I left an incomplete clause in the last paragraph above: "If schools are run as external enterprises" was meant to be deleted because it requires too much explanation, however I will now endeavor to go on from that thought. If schools are run as external enterprises, then redistribution to parents is necessary - either by funding children with a citizen dividend which can be used to purchase education or through the state keeping part of that dividend and providing education. Another option is an income, sales or land value tax which can fund education or - if levied against employer only - can be offset by the employer funding the educational provider preferred by each employee owner or by either distributing educational vouchers to parent-employee-owners, providing excess pay to be used for tuition or making direct payment of tuition to employee dependents. The same schemes can also be used for the education of either less than literate employees or for employees at the begining of their carriers who require training and education. While land value taxation is one option - it requires a state to do it - as do sales and income taxes. Firms could also pay for outside tuition in each of the ways described without reference to taxation at all - but simply as a market required employee-owner benefit. There is no incentive to provide this benefit now, however.

There are a few ways to get to totally private education as a benefit or cooperative part. One is systemic collapse. While one can hope for such things - I find such hopes to be pipe dreams at best and bordering on anti-social conduct at worst. The second is to allow taxpayers (either individuals or employers) to fund or provide education and other services directly in lieu of taxes or other mandates - which actually works better with an employer based tax since paperwork is less. The third way is to push for larger employee-ownership, which can be done three ways: allow unions to own and control more stock in employers directly through their pension funds (there are now limits on this in the Taft Hartley Act), by redirecting Social Security contributions to employee-ownership and by making sure inheritance taxes are high enough while making sales of shares to ESOPs or similar arrangements tax free (I have no problem doing all three to expand ownership). For fastest results, one could both change the tax system and the retirement savings system. This can be done with Land Value Taxes as well (although employee-held cooperatives which include housing as a cooperative service have less need of such tools, since they have the market power to buy land more cheaply), with the Cooperative setting up a land trust for its employees and either building houses for them and selling the houses to the members or allowing the members to contract for these services on their own. Regardless, the land trust would pay the Land Value Taxes for the employee-owners. Of course, once you open up this possibility, the differnce between wage/sales taxes and LVT goes away, since irregardless of what is being taxed, the cash flows are remarkably similar.
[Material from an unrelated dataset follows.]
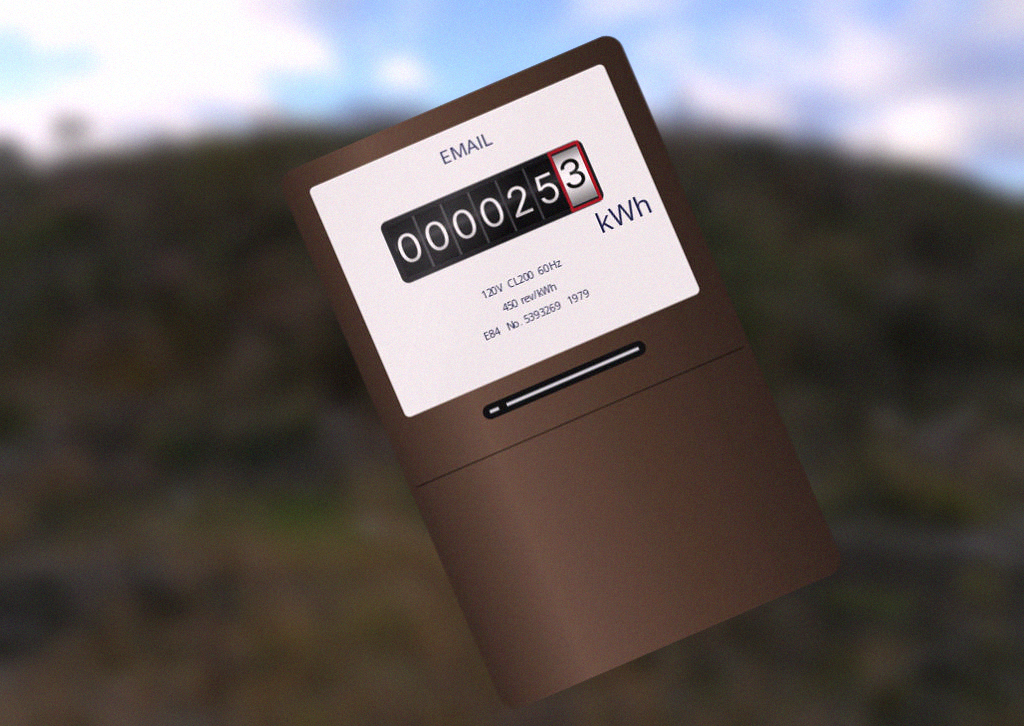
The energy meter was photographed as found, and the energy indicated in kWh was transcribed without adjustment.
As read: 25.3 kWh
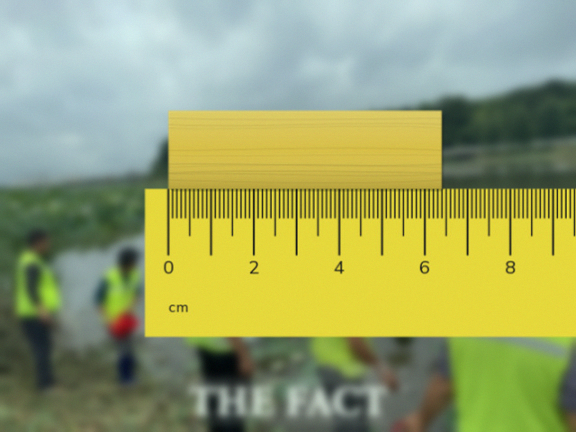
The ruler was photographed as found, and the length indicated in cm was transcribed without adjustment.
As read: 6.4 cm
In another addendum to my remarks above - land is not the only thing that was excessive in the booms of the 1990s and 2000s. Improvements were also lavish. Ceilings were high and countertops were made of marble - and tax benefits for home ownership helped this by allowing taxpayers with higher incomes a bigger benefit percentage-wise than their lower-incomed fellow citizens. This drove homebuilding toward the higher end and made lesser value housing harder to get, essentially forcing people to seek higher priced improvements than they would otherwise order. Now, while some of that is also a dysfunction of the income tax system the answer is not to do away with income taxes but instead offer tax benefits for family size (or a capped mortgage tax credit) rather than tax deductions for mortgage size. Again, the demand or such features was not caused only by credit availability - some of it was caused because wealthy people had more money for improvements because they were undertaxed and because some of them benefited from speculative IPOs for junk companies. The wealth of the executives at Global Crossing and Enron was not just in their land, but in the improvements that were parked on that land.